Symposia
Obsessive Compulsive and Related Disorders
Kayla Lord, Ph.D. (she/her/hers)
Psychologist
Anxiety Disorders Center, The Institute of Living
Cheshire, CT, United States
Kayla Lord, Ph.D. (she/her/hers)
Psychologist
Anxiety Disorders Center, The Institute of Living
Cheshire, CT, United States
Sonata I. Black, B.A.
Clinical Research Assistant
Anxiety Disorders Center, The Institute of Living
Burlington, CT, United States
David F. Tolin, ABPP, Ph.D. (he/him/his)
Director
Anxiety Disorders Center, The Institute of Living
Hartford, CT, United States
Background: Obsessive-compulsive disorder (OCD) and hoarding disorder (HD) are associated with profound social dysfunction, and it is unclear whether disrupted social cognition explains this dysfunction. Few studies have examined social cognition in OCD and HD, and findings are mixed. Difficulties with emotion recognition and affective reasoning have been documented in OCD. Though one study using an analogue sample suggests theory of mind (ToM) deficits in HD, no research has examined social cognitive abilities in a clinical HD sample.

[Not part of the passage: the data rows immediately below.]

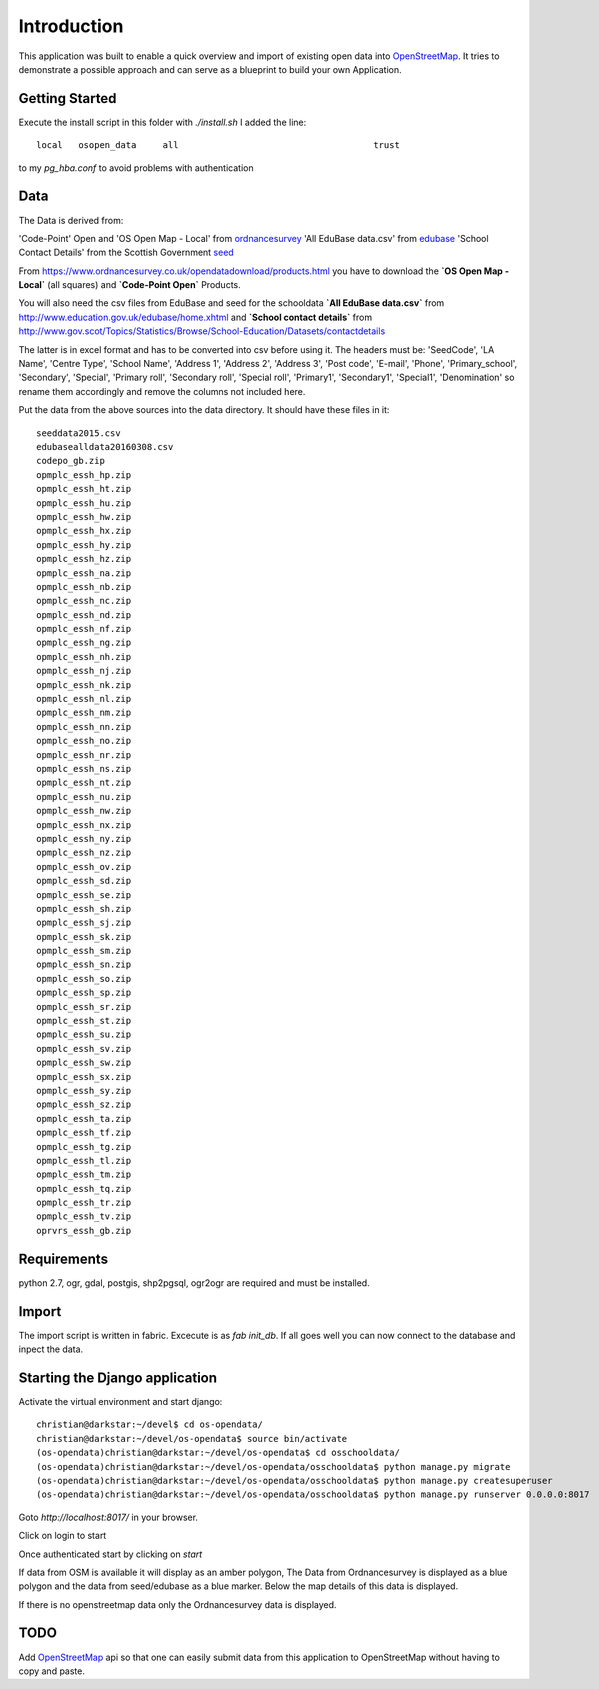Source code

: 
Introduction
============

This application was built to enable a quick overview and import of existing
open data into OpenStreetMap_. It tries to demonstrate a possible approach
and can serve as a blueprint to build your own Application.

Getting Started
----------------

Execute the install script in this folder with `./install.sh`
I added the line::

    local   osopen_data     all                                     trust

to my `pg_hba.conf` to avoid problems with authentication

Data
----

The Data is derived from:

'Code-Point' Open and 'OS Open Map - Local' from ordnancesurvey_
'All EduBase data.csv' from edubase_
'School Contact Details' from the  Scottish Government seed_

From https://www.ordnancesurvey.co.uk/opendatadownload/products.html
you have to download the
**`OS Open Map - Local`** (all squares) and **`Code-Point Open`** Products.

You will also need the csv files from EduBase and seed for the schooldata
**`All EduBase data.csv`** from http://www.education.gov.uk/edubase/home.xhtml
and **`School contact details`** from
http://www.gov.scot/Topics/Statistics/Browse/School-Education/Datasets/contactdetails

The latter is in excel format and has to be converted into csv before
using it. The headers must be:
'SeedCode',
'LA Name',
'Centre Type',
'School Name',
'Address 1',
'Address 2',
'Address 3',
'Post code',
'E-mail',
'Phone',
'Primary_school',
'Secondary',
'Special',
'Primary roll',
'Secondary roll',
'Special roll',
'Primary1',
'Secondary1',
'Special1',
'Denomination'
so rename them accordingly and remove the columns not included here.

Put the data from the above sources into the data directory.
It should have these files in it::

    seeddata2015.csv
    edubasealldata20160308.csv
    codepo_gb.zip
    opmplc_essh_hp.zip
    opmplc_essh_ht.zip
    opmplc_essh_hu.zip
    opmplc_essh_hw.zip
    opmplc_essh_hx.zip
    opmplc_essh_hy.zip
    opmplc_essh_hz.zip
    opmplc_essh_na.zip
    opmplc_essh_nb.zip
    opmplc_essh_nc.zip
    opmplc_essh_nd.zip
    opmplc_essh_nf.zip
    opmplc_essh_ng.zip
    opmplc_essh_nh.zip
    opmplc_essh_nj.zip
    opmplc_essh_nk.zip
    opmplc_essh_nl.zip
    opmplc_essh_nm.zip
    opmplc_essh_nn.zip
    opmplc_essh_no.zip
    opmplc_essh_nr.zip
    opmplc_essh_ns.zip
    opmplc_essh_nt.zip
    opmplc_essh_nu.zip
    opmplc_essh_nw.zip
    opmplc_essh_nx.zip
    opmplc_essh_ny.zip
    opmplc_essh_nz.zip
    opmplc_essh_ov.zip
    opmplc_essh_sd.zip
    opmplc_essh_se.zip
    opmplc_essh_sh.zip
    opmplc_essh_sj.zip
    opmplc_essh_sk.zip
    opmplc_essh_sm.zip
    opmplc_essh_sn.zip
    opmplc_essh_so.zip
    opmplc_essh_sp.zip
    opmplc_essh_sr.zip
    opmplc_essh_st.zip
    opmplc_essh_su.zip
    opmplc_essh_sv.zip
    opmplc_essh_sw.zip
    opmplc_essh_sx.zip
    opmplc_essh_sy.zip
    opmplc_essh_sz.zip
    opmplc_essh_ta.zip
    opmplc_essh_tf.zip
    opmplc_essh_tg.zip
    opmplc_essh_tl.zip
    opmplc_essh_tm.zip
    opmplc_essh_tq.zip
    opmplc_essh_tr.zip
    opmplc_essh_tv.zip
    oprvrs_essh_gb.zip


Requirements
-------------

python 2.7, ogr, gdal, postgis, shp2pgsql, ogr2ogr are required and must be installed.



Import
------

The import script is written in fabric. Excecute is as `fab init_db`.
If all goes well you can now connect to the database and inpect the
data.



Starting the Django application
--------------------------------

Activate the virtual environment and start django::

    christian@darkstar:~/devel$ cd os-opendata/
    christian@darkstar:~/devel/os-opendata$ source bin/activate
    (os-opendata)christian@darkstar:~/devel/os-opendata$ cd osschooldata/
    (os-opendata)christian@darkstar:~/devel/os-opendata/osschooldata$ python manage.py migrate
    (os-opendata)christian@darkstar:~/devel/os-opendata/osschooldata$ python manage.py createsuperuser
    (os-opendata)christian@darkstar:~/devel/os-opendata/osschooldata$ python manage.py runserver 0.0.0.0:8017

Goto `http://localhost:8017/` in your browser.

Click on login to start

.. image:: https://raw.github.com/cleder/os-opendata-edubase/master/docs/login.png

Once authenticated start by clicking on *start*

.. image:: https://raw.github.com/cleder/os-opendata-edubase/master/docs/logged_in.png

If data from OSM is available it will display as an amber polygon, The Data from
Ordnancesurvey is displayed as a blue polygon and the data from seed/edubase as
a blue marker. Below the map details of this data is displayed.

.. image:: https://raw.github.com/cleder/os-opendata-edubase/master/docs/assign.png

If there is no openstreetmap data only the Ordnancesurvey data is displayed.

.. image:: https://raw.github.com/cleder/os-opendata-edubase/master/docs/assign-nosm.png

TODO
----

Add OpenStreetMap_ api so that one can easily submit data from this application to
OpenStreetMap without having to copy and paste.


.. _ordnancesurvey: https://www.ordnancesurvey.co.uk/opendatadownload/products.html
.. _edubase: http://www.education.gov.uk/edubase/home.xhtml
.. _seed: http://www.gov.scot/Topics/Statistics/Browse/School-Education/Datasets/contactdetails
.. _OpenStreetMap: https://www.openstreetmap.org/#map=17/53.23383/-0.53536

This study aimed to clarify the nature of social cognitive abilities in individuals diagnosed with OCD and HD as compared to healthy controls (HC), and to explore whether social cognitive abilities are associated with insight and social dysfunction.
Method: Three groups (OCD, HD, HC) of eighteen adults (N = 54) completed a self-report measure of social functioning, an emotion recognition task, and a ToM reasoning task. Participants in the OCD and HD groups were also administered an insight assessment. ANOVAs were used to examine group differences in emotion recognition, ToM reasoning, social functioning, and insight.
Results: The HD group trended toward performing worse than the HC group on emotion recognition (M diff. = 3.00, p = .051), and worse on ToM reasoning than the OCD group (M diff. = 2.56, p = .084). Those with HD performed worse when making inferences about thoughts/intentions (versus affect) than those with OCD (M diff. = 2.11, p = .037), and made more errors due to selecting answer choices that are not a mental state (M diff. = 2.06, p < .008). Additionally, the HD group exhibited poorer insight than the OCD group, F (1,34) = 7.60, p = .009, η2 = .18, and reported less engagement in socialization (p < .001) and prosocial activities than HCs (p = .017). The OCD group reported less engagement in prosocial activities, recreation, and activities of independent living than HCs (ps < .05).
Conclusion: Although the clinical groups performed nearly equivalently to the HC group on social cognition tasks, they reported lower social functioning across several domains. This may indicate that social functioning difficulties are not necessarily due to social cognitive deficits. However, differences emerged in social cognitive ability and insight between those with HD and OCD, which may suggest a pattern of cognition that differentiates those with HD from those with OCD. Specifically, those with HD may evidence a pattern of literal thinking that interferes with reasoning about the mental states of the self and others.